___ Information supplied

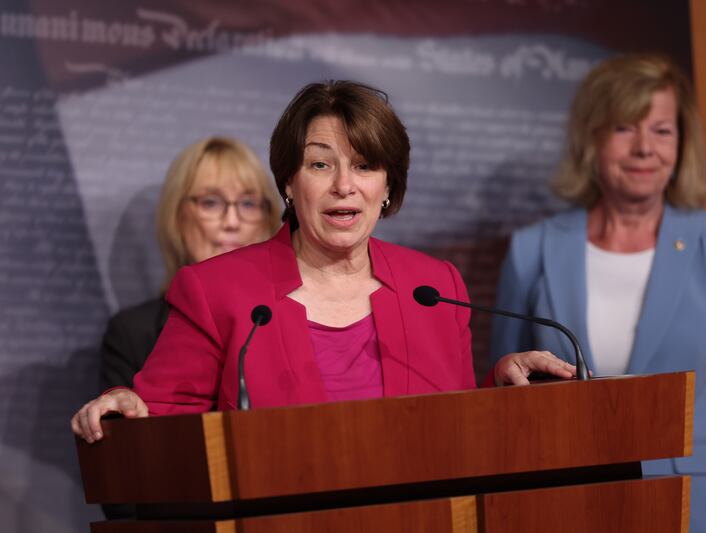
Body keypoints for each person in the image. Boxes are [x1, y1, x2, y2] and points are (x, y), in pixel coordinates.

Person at [73, 81, 577, 439]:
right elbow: (162, 420)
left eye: (364, 165)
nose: (343, 184)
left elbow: (454, 424)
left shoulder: (434, 287)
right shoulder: (217, 291)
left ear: (387, 187)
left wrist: (502, 384)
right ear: (290, 183)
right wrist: (128, 410)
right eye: (320, 164)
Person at [490, 53, 706, 532]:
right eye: (625, 128)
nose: (645, 147)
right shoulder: (532, 250)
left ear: (681, 143)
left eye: (662, 130)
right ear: (592, 138)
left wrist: (693, 447)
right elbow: (506, 391)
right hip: (569, 504)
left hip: (698, 505)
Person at [101, 137, 283, 391]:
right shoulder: (134, 334)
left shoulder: (301, 316)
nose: (232, 221)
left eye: (248, 204)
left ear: (268, 218)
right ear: (177, 216)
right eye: (211, 202)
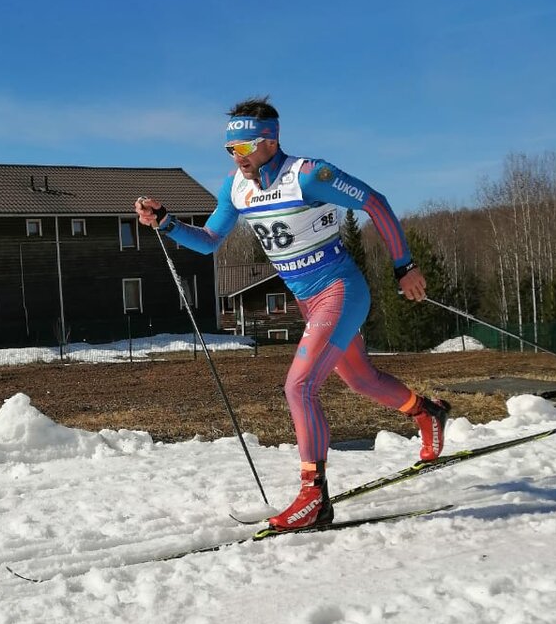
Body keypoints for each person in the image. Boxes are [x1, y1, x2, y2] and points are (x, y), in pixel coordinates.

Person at [135, 94, 450, 531]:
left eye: (244, 148)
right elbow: (209, 240)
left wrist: (405, 266)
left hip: (340, 289)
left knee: (299, 386)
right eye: (230, 150)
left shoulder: (309, 175)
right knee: (359, 378)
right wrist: (166, 222)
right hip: (308, 300)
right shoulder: (235, 188)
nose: (237, 157)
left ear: (269, 141)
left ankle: (313, 497)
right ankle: (426, 412)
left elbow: (374, 202)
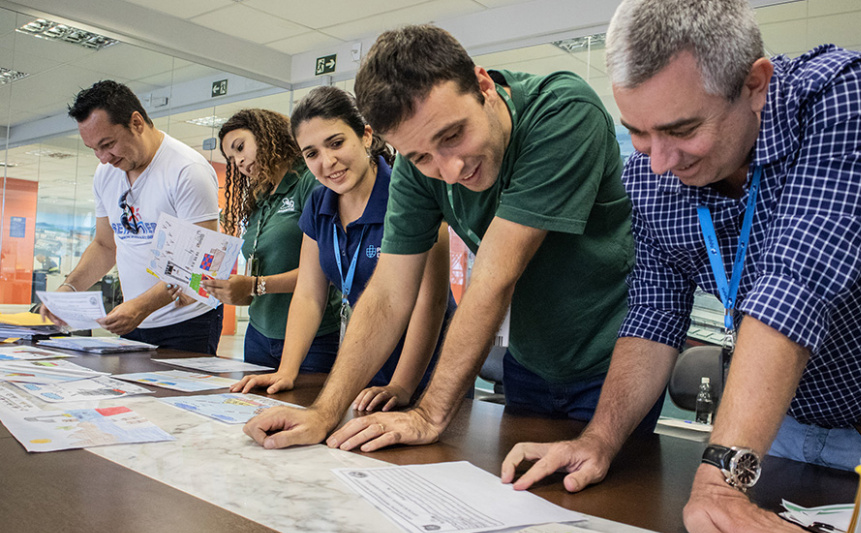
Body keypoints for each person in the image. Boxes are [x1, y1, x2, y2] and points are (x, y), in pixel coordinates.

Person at [500, 1, 861, 533]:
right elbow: (652, 312)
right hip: (775, 433)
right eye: (638, 133)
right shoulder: (649, 178)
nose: (659, 163)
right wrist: (598, 440)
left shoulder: (841, 95)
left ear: (755, 85)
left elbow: (795, 283)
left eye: (682, 129)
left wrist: (718, 482)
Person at [243, 25, 649, 450]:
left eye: (453, 135)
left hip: (612, 360)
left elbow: (494, 278)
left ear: (484, 86)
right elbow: (387, 293)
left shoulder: (561, 112)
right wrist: (324, 413)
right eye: (420, 156)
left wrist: (428, 413)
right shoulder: (416, 168)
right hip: (530, 365)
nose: (450, 171)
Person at [233, 87, 453, 412]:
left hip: (425, 365)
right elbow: (310, 294)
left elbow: (429, 301)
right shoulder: (319, 203)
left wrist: (403, 385)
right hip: (365, 358)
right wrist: (287, 371)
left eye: (336, 143)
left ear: (365, 136)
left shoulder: (407, 195)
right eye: (312, 154)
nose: (327, 161)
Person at [42, 80, 223, 354]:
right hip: (132, 320)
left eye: (108, 144)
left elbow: (202, 263)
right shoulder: (106, 174)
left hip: (186, 322)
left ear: (136, 122)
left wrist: (141, 306)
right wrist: (69, 288)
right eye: (94, 149)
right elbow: (105, 246)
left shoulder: (188, 170)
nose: (103, 158)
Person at [200, 109, 340, 372]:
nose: (239, 161)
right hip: (258, 335)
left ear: (266, 135)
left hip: (313, 337)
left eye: (241, 147)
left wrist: (256, 285)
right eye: (232, 158)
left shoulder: (309, 183)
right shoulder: (259, 197)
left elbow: (325, 269)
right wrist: (239, 291)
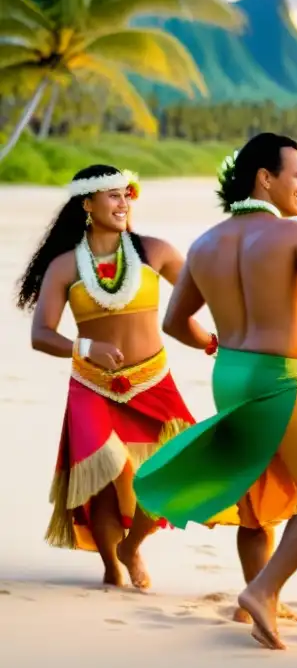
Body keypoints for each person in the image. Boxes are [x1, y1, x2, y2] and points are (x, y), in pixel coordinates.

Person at [131, 133, 297, 649]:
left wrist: (216, 343)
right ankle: (263, 591)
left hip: (231, 374)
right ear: (266, 177)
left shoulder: (205, 243)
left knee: (258, 498)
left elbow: (177, 324)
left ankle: (258, 597)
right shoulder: (294, 235)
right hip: (277, 378)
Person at [15, 165, 209, 590]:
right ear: (87, 204)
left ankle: (131, 545)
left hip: (153, 380)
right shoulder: (65, 266)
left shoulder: (154, 251)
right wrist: (87, 348)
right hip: (92, 385)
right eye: (113, 196)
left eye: (127, 195)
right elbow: (41, 335)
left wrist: (219, 335)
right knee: (102, 477)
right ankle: (111, 567)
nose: (124, 203)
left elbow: (203, 292)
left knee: (169, 473)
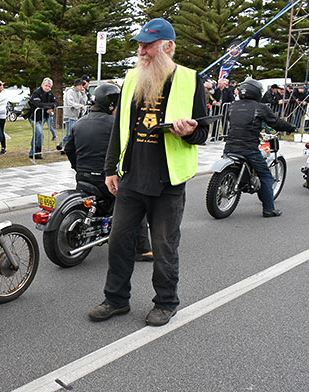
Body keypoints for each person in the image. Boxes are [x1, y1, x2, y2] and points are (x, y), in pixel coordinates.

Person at [88, 18, 208, 327]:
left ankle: (166, 302)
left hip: (168, 181)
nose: (142, 50)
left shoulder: (190, 80)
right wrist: (110, 169)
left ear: (168, 46)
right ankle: (116, 299)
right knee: (118, 241)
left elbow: (202, 133)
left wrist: (187, 132)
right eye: (140, 44)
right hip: (131, 176)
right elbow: (120, 127)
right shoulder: (132, 78)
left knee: (165, 246)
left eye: (148, 45)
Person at [64, 83, 153, 262]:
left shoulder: (79, 123)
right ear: (111, 104)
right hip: (107, 180)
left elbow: (68, 148)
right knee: (137, 205)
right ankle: (142, 249)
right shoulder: (116, 124)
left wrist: (78, 168)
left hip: (83, 179)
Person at [224, 79, 296, 217]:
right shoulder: (260, 107)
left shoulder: (232, 106)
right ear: (257, 92)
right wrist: (290, 127)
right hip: (249, 149)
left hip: (230, 147)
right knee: (266, 176)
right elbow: (275, 122)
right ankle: (269, 209)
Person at [27, 77, 57, 159]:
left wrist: (51, 107)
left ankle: (33, 152)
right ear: (42, 85)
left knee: (36, 134)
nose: (47, 88)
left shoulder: (50, 93)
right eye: (46, 85)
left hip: (43, 117)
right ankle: (37, 151)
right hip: (33, 117)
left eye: (49, 86)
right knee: (40, 133)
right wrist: (49, 106)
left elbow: (55, 102)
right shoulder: (36, 92)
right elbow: (38, 104)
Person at [58, 78, 87, 151]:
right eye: (80, 85)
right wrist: (80, 106)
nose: (82, 87)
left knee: (71, 133)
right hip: (69, 115)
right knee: (69, 134)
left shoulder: (79, 93)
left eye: (82, 85)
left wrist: (84, 94)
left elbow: (83, 102)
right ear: (76, 85)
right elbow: (70, 103)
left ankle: (61, 145)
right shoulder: (69, 92)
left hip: (75, 116)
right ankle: (64, 147)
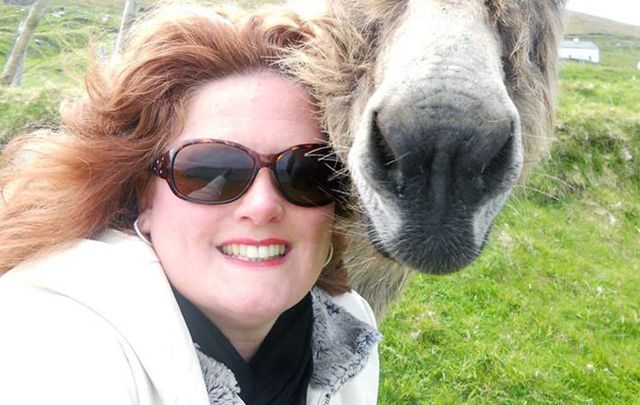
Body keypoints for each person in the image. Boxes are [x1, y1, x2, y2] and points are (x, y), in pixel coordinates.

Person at [0, 4, 380, 405]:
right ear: (143, 195)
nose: (264, 205)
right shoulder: (59, 334)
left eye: (305, 172)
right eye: (211, 170)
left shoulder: (348, 330)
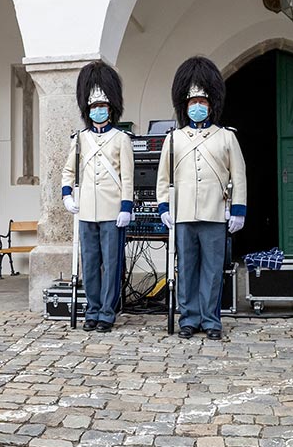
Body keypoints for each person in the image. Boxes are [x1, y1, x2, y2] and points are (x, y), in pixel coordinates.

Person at [156, 56, 247, 341]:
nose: (197, 107)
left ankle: (211, 319)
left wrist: (238, 210)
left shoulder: (225, 137)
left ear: (211, 106)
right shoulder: (174, 138)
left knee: (212, 270)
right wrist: (163, 208)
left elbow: (239, 176)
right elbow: (163, 178)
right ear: (185, 106)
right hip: (183, 213)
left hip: (214, 212)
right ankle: (189, 317)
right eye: (192, 102)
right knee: (186, 268)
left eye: (202, 102)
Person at [61, 61, 134, 333]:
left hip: (112, 211)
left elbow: (127, 176)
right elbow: (69, 170)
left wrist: (126, 206)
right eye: (93, 107)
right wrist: (67, 195)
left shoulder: (121, 139)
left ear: (111, 109)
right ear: (87, 110)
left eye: (102, 107)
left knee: (112, 264)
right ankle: (92, 310)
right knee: (89, 264)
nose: (98, 111)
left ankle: (107, 312)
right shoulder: (80, 139)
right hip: (87, 211)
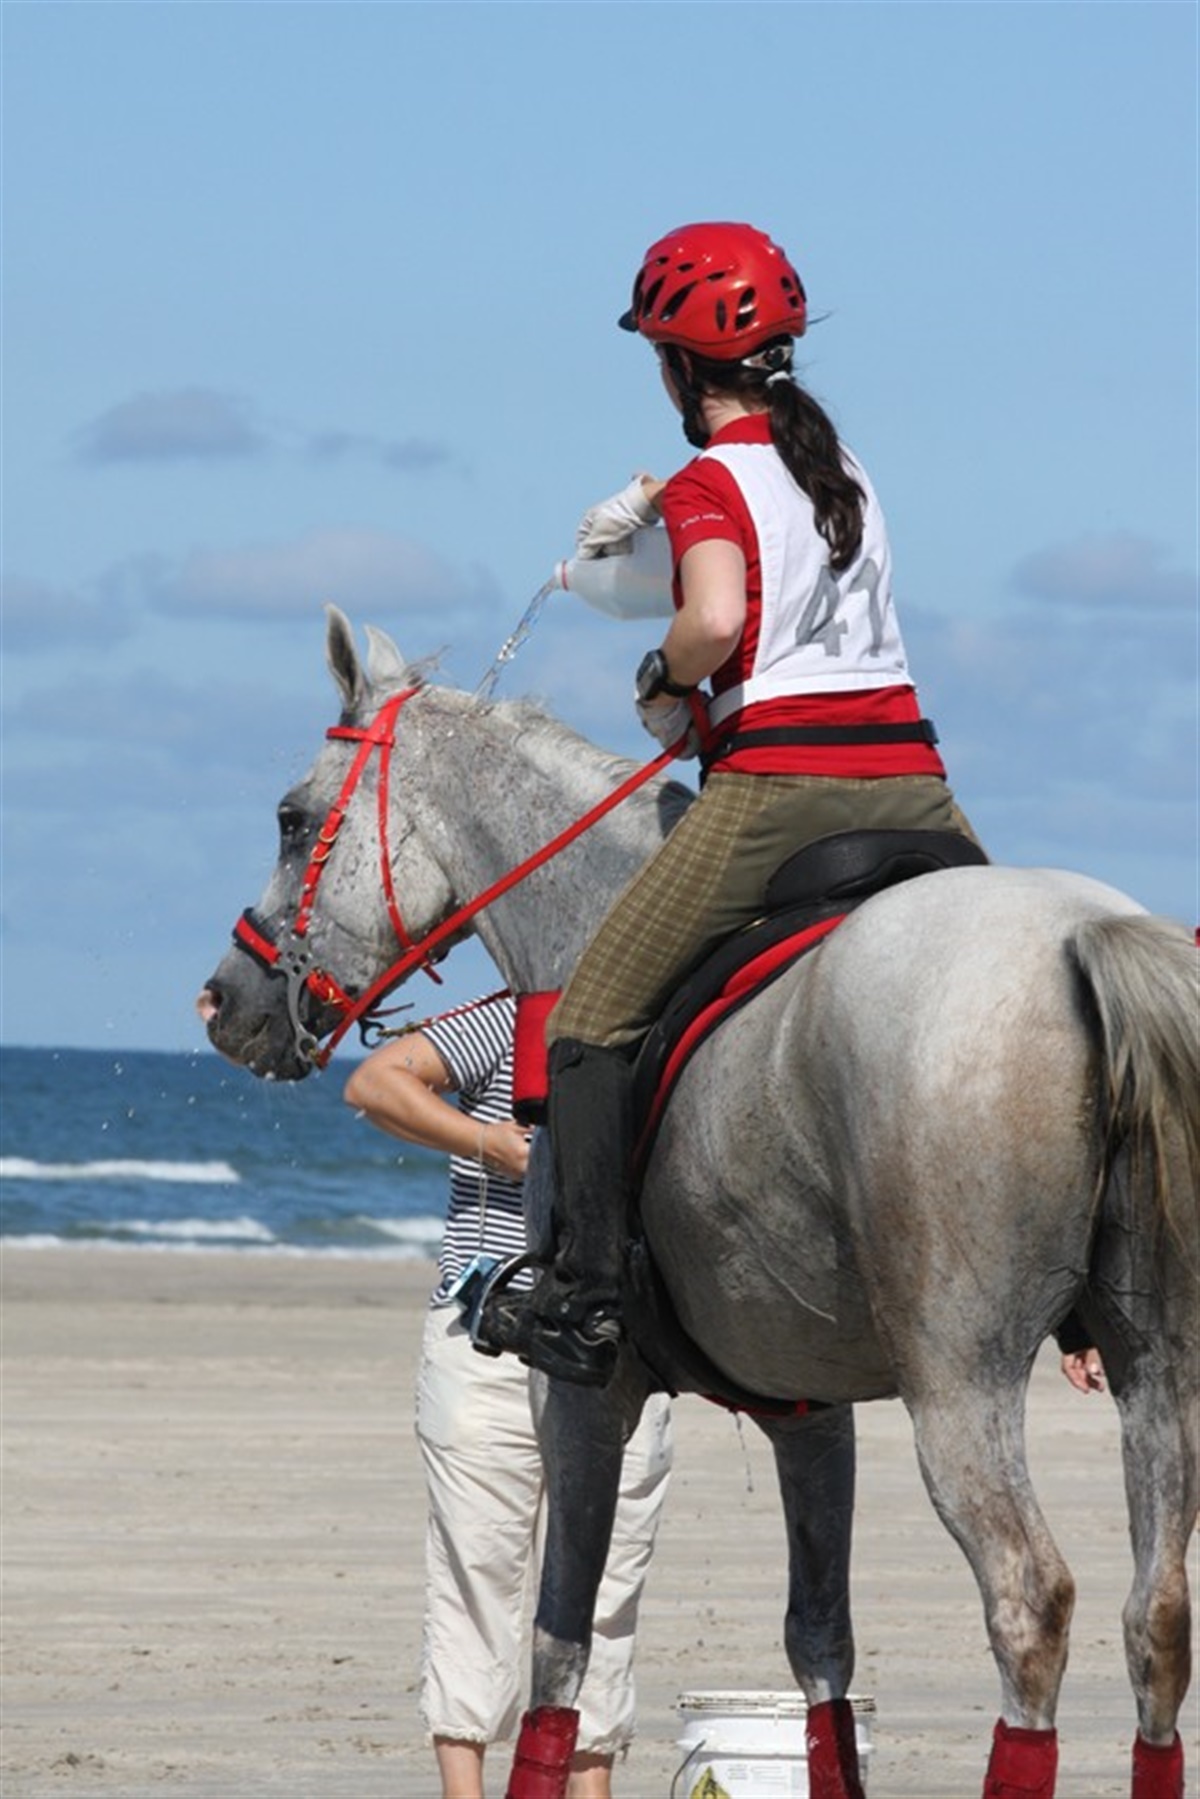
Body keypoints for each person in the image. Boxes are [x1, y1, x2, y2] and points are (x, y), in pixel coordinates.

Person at [485, 221, 982, 1387]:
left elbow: (711, 620)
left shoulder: (713, 480)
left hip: (780, 788)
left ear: (674, 367)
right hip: (918, 785)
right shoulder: (842, 467)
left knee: (588, 1023)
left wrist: (663, 676)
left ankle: (585, 1298)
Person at [343, 993, 673, 1799]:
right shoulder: (514, 1013)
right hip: (485, 1330)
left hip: (620, 1347)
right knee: (475, 1567)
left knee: (609, 1579)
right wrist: (488, 1142)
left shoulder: (656, 1021)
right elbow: (375, 1082)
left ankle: (589, 1786)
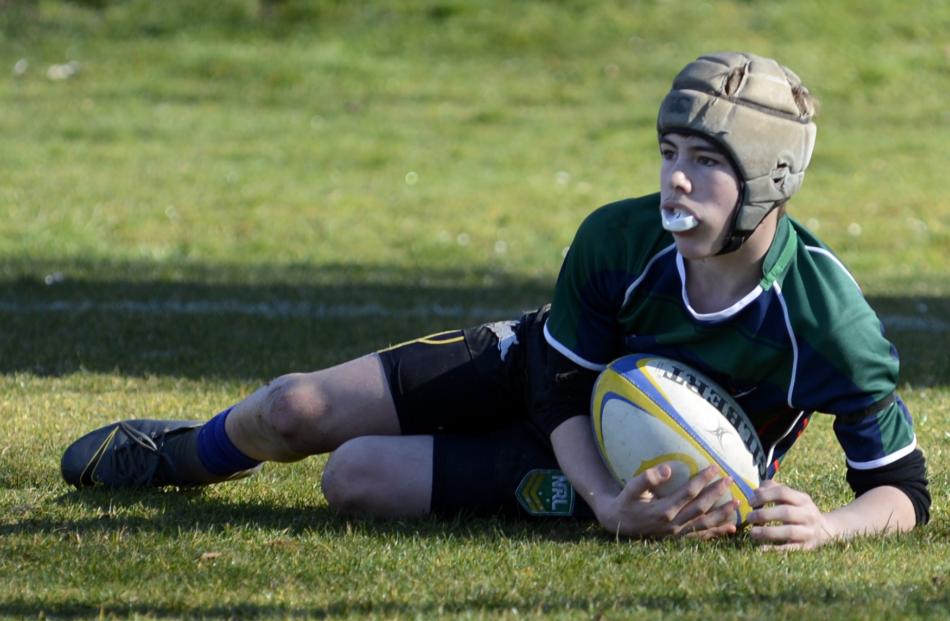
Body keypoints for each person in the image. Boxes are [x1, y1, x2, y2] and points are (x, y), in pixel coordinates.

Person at [61, 52, 929, 550]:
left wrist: (830, 526)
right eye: (669, 149)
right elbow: (557, 382)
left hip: (644, 468)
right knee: (294, 408)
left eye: (706, 162)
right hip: (545, 382)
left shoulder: (828, 321)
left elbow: (900, 489)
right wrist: (601, 501)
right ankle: (177, 456)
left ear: (770, 180)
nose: (674, 179)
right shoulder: (616, 240)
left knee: (352, 478)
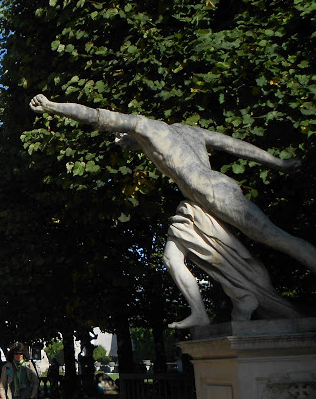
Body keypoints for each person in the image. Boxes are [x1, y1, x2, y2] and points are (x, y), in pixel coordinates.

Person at [29, 95, 311, 328]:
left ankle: (240, 297)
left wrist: (53, 107)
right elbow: (234, 145)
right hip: (200, 199)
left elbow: (95, 115)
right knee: (171, 257)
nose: (122, 142)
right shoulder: (190, 131)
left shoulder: (145, 126)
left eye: (122, 137)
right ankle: (201, 311)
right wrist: (276, 162)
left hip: (212, 193)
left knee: (276, 238)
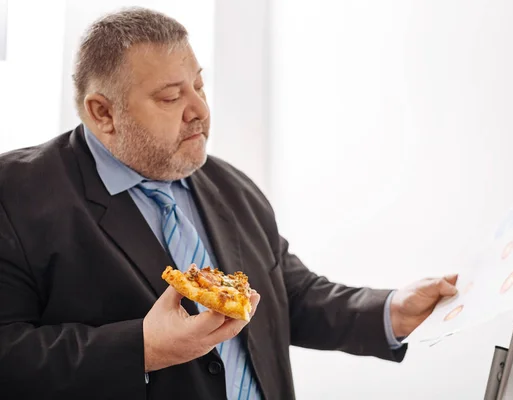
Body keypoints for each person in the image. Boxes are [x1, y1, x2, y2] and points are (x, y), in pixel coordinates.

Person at [0, 7, 458, 400]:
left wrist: (391, 310)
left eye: (199, 86)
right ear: (103, 113)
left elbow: (289, 294)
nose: (198, 109)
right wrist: (141, 348)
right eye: (171, 96)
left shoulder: (228, 184)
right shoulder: (14, 195)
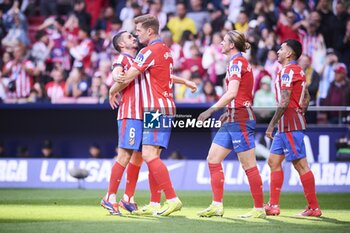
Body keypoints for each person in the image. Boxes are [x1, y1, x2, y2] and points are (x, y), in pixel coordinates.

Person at [102, 28, 196, 216]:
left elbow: (161, 76)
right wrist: (114, 84)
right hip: (130, 113)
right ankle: (109, 197)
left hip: (145, 113)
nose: (134, 36)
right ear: (121, 44)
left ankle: (128, 197)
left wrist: (184, 82)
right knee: (125, 155)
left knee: (138, 157)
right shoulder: (123, 59)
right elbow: (117, 72)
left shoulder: (141, 59)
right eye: (129, 36)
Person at [197, 30, 265, 218]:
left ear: (232, 45)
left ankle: (259, 209)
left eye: (224, 41)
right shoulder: (237, 62)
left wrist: (211, 110)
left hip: (241, 118)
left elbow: (233, 92)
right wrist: (228, 111)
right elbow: (239, 93)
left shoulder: (236, 63)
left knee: (248, 164)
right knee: (213, 158)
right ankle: (216, 205)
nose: (220, 44)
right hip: (233, 117)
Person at [265, 39, 322, 217]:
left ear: (289, 54)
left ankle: (314, 208)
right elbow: (307, 97)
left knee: (301, 165)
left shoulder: (288, 71)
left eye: (281, 49)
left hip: (289, 124)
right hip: (288, 123)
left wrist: (271, 125)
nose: (278, 51)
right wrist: (300, 111)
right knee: (273, 162)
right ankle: (273, 205)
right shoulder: (298, 70)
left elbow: (284, 101)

______

Look above for the line with "right shoulder: (616, 240)" and the line with "right knee: (171, 257)", then restate exactly those two lines and all lines between them, with no pictures.

# [Output below]
right shoulder: (616, 240)
left knee: (352, 478)
Body keypoints for each person in the image. Boxes are [x1, y1, x2, y2] and points are (x, y), in pixel coordinates.

Person at [29, 95, 311, 328]:
left ankle: (240, 297)
left wrist: (53, 107)
right elbow: (234, 145)
right hip: (200, 199)
left elbow: (95, 115)
right knee: (171, 257)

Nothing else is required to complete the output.